The government’s spending watchdog has raised concerns that central and local government are unsure whether social care services can cope with further cuts.
In a report published today, the National Audit Office said local authorities did not know “if the limits of the capacity of the care system to continue to absorb pressures are being approached”.
It said these pressures were caused by increasing demand and falling resources.
The report, Adult Social Care in England: Overview, also said benefit cuts introduced by the Department for Work & Pensions could place extra pressure on adult care by putting “further strain on care users’ ability to pay for their own care and for informal carers to provide support”.

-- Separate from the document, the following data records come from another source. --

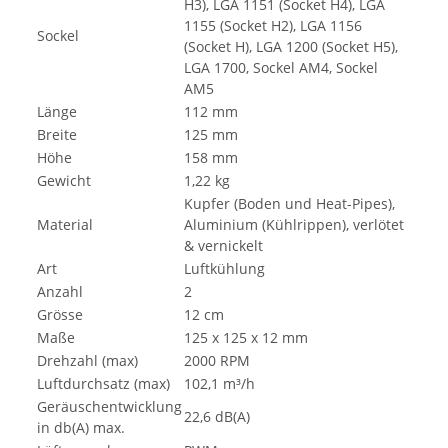
H3), LGA 1151 (Socket H4), LGA
1155 (Socket H2), LGA 1156
Sockel
(Socket H), LGA 1200 (Socket H5),
LGA 1700, Sockel AM4, Sockel
AM5
Länge
112 mm
Breite
125 mm
Höhe
158 mm
Gewicht
1,22 kg
Kupfer (Boden und Heat-Pipes),
Material
Aluminium (Kühlrippen), verlötet
& vernickelt
Art
Luftkühlung
Anzahl
2
Grösse
12 cm
Maße
125 x 125 x 12 mm
Drehzahl (max)
2000 RPM
Luftdurchsatz (max)
102,1 m³/h
Geräuschentwicklung
22,6 dB(A)
in db(A) max.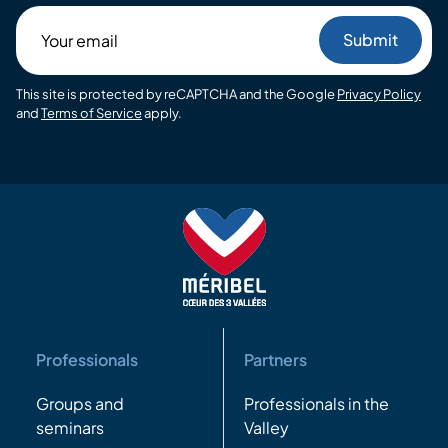
Your
email
This site is protected by reCAPTCHA and the Google
Privacy Policy
and
Terms of Service
apply.
Professionals
Partners
Groups and
Professionals in the
seminars
Valley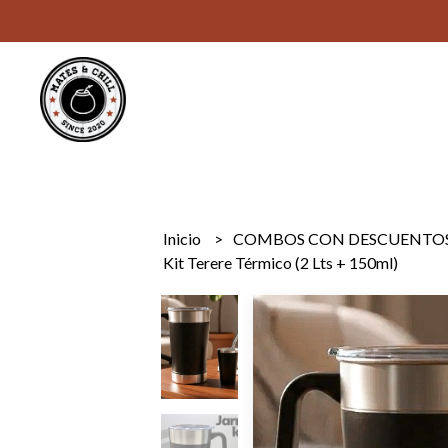
Inicio
COMBOS CON DESCUENTO
Kit Terere Térmico (2 Lts + 150ml)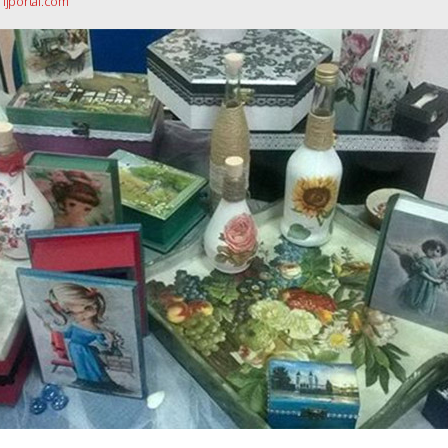
 ljportal.com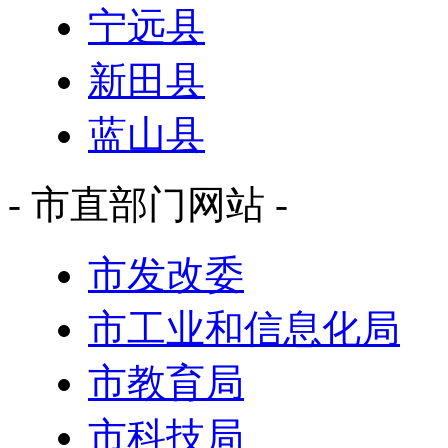
宁远县
新田县
蓝山县
- 市直部门网站 -
市发改委
市工业和信息化局
市教育局
市科技局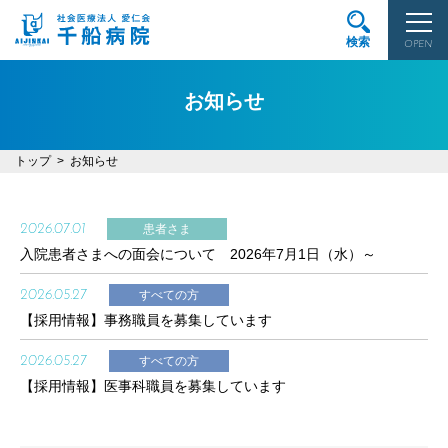
検索
OPEN
お知らせ
トップ
お知らせ
2026.07.01
患者さま
入院患者さまへの面会について 2026年7月1日（水）～
2026.05.27
すべての方
【採用情報】事務職員を募集しています
2026.05.27
すべての方
【採用情報】医事科職員を募集しています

The NAO said it would be “challenging” for councils to plan for the changes due to be introduced by the Care Bill, which is currently before Parliament.

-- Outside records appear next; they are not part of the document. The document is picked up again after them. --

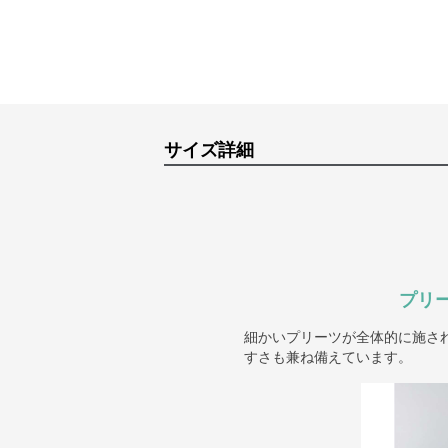
サイズ詳細
プリ
細かいプリーツが全体的に施さ
すさも兼ね備えています。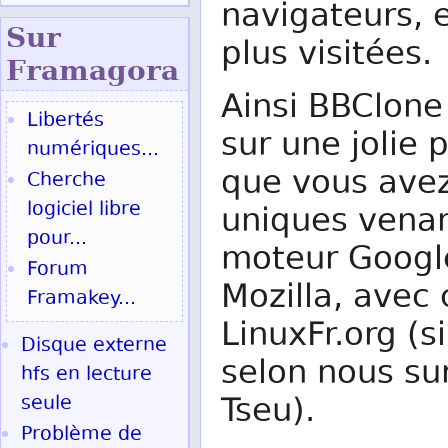
navigateurs, e
Sur
plus visitées.
Fram
agora
Ainsi BBClon
Libertés
sur une jolie
numériques...
que vous avez
Cherche
logiciel libre
uniques venan
pour...
moteur Google
Forum
Mozilla, avec
Framakey...
LinuxFr.org (s
Disque externe
selon nous su
hfs en lecture
Tseu).
seule
Problème de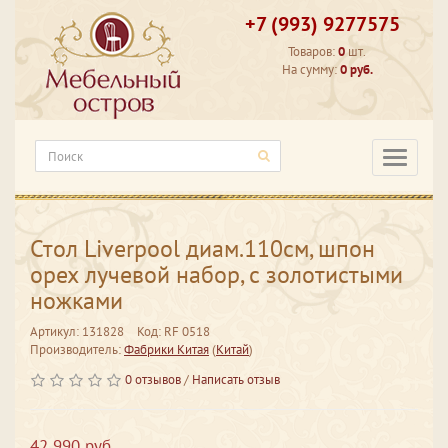
+7 (993) 9277575
Товаров:
0
шт.
На сумму:
0 руб.
Категори
Стол Liverpool диам.110см, шпон
орех лучевой набор, с золотистыми
ножками
Артикул: 131828
Код: RF 0518
Производитель:
Фабрики Китая
(
Китай
)
0 отзывов
/
Написать отзыв
42 990 руб.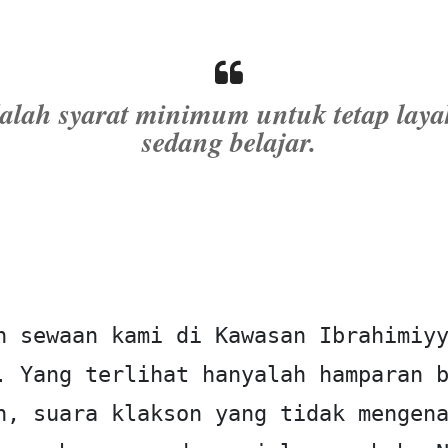
alah syarat minimum untuk tetap laya
sedang belajar.
n sewaan kami di Kawasan Ibrahimiyy
. Yang terlihat hanyalah hamparan b
n, suara klakson yang tidak mengena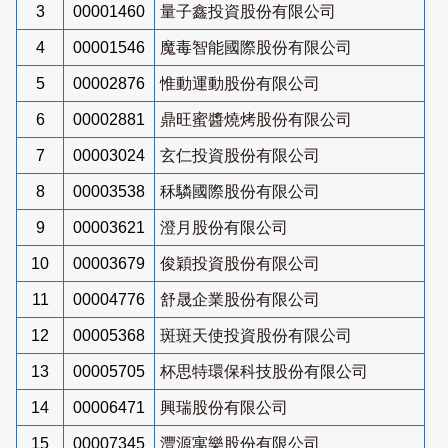
3
00001460
量子鑫投資股份有限公司
4
00001546
魔毒智能國際股份有限公司
5
00002876
惟動運動股份有限公司
6
00002881
鼎旺蜜醬燒烤股份有限公司
7
00003024
玄仁投資股份有限公司
8
00003538
秝驎國際股份有限公司
9
00003621
澄月股份有限公司
10
00003679
俊穎投資股份有限公司
11
00004776
舒晟企業股份有限公司
12
00005368
斑斑天使投資股份有限公司
13
00005705
杯思特環保科技股份有限公司
14
00006471
興瑞股份有限公司
15
00007345
灃源寓樂股份有限公司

The legislation would “introduce significant changes for local authorities which will be challenging to plan for because of a lack of information, lack of evidence on what works and short timescales”, it said.
It added there was “weak evidence” about which were the most cost-effective ways of commissioning and providing services.

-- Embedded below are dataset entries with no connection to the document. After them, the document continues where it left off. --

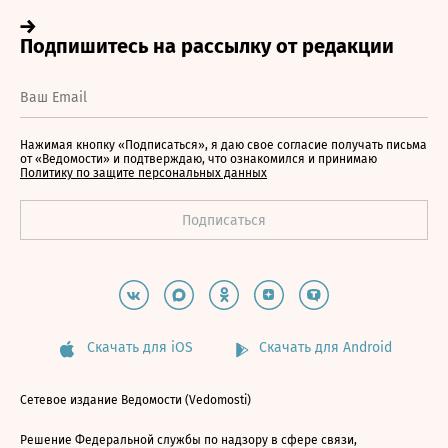
Нажимая кнопку «Подписаться», я даю свое согласие получать письма
от «Ведомости» и подтверждаю, что ознакомился и принимаю
Политику по защите персональных данных
Скачать для iOS
Скачать для Android
Сетевое издание Ведомости (Vedomosti)
Решение Федеральной службы по надзору в сфере связи,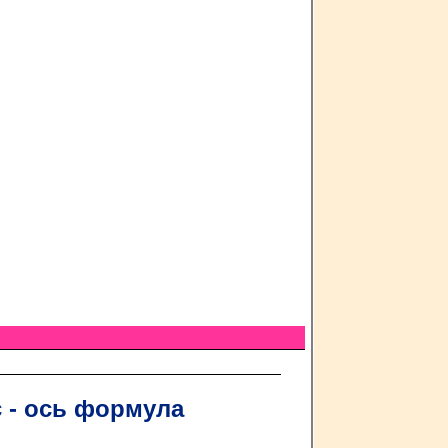
с - ось формула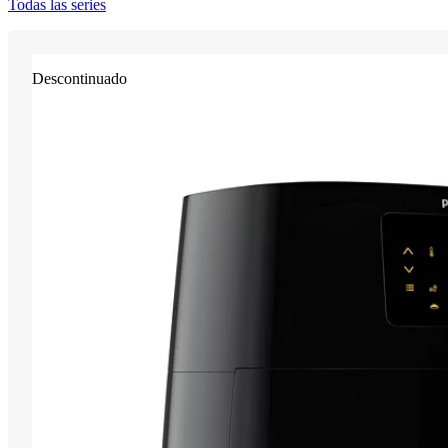
Todas las series
Descontinuado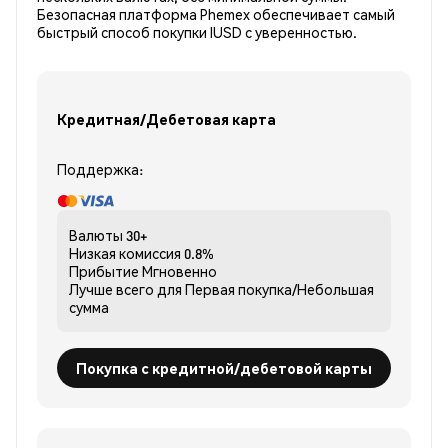
Безопасная платформа Phemex обеспечивает самый
быстрый способ покупки IUSD с уверенностью.
Кредитная/Дебетовая карта
Поддержка:
Валюты
30+
Низкая комиссия
0.8%
Прибытие
Мгновенно
Лучше всего для
Первая покупка/Небольшая
сумма
Покупка с кредитной/дебетовой карты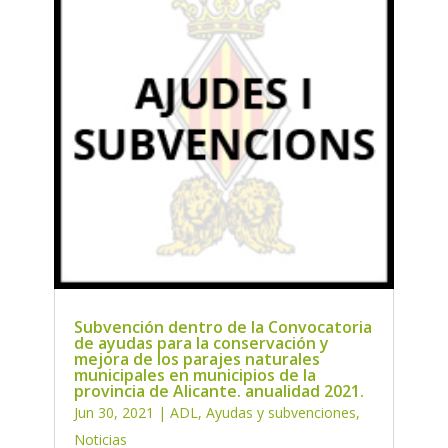
Subvención dentro de la Convocatoria
de ayudas para la conservación y
mejora de los parajes naturales
municipales en municipios de la
provincia de Alicante. anualidad 2021.
Jun 30, 2021
|
ADL
,
Ayudas y subvenciones
,
Noticias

An LGA spokesman said the report “endorses what local government has been saying for a long time – that adult social care funding needs to be put on a sustainable footing or social care services will remain substantially underfunded and will suffer as a result”.
Sandie Keene, president of the Association of Directors of Adult Social Services, described the doubt over the “capacity of the system to absorb pressures” as an “understatement”.
“Ever since our 2013 budget survey, quoted by the NAO, was published, we have warned of a bleak situation emerging for social care, getting bleaker,” she said.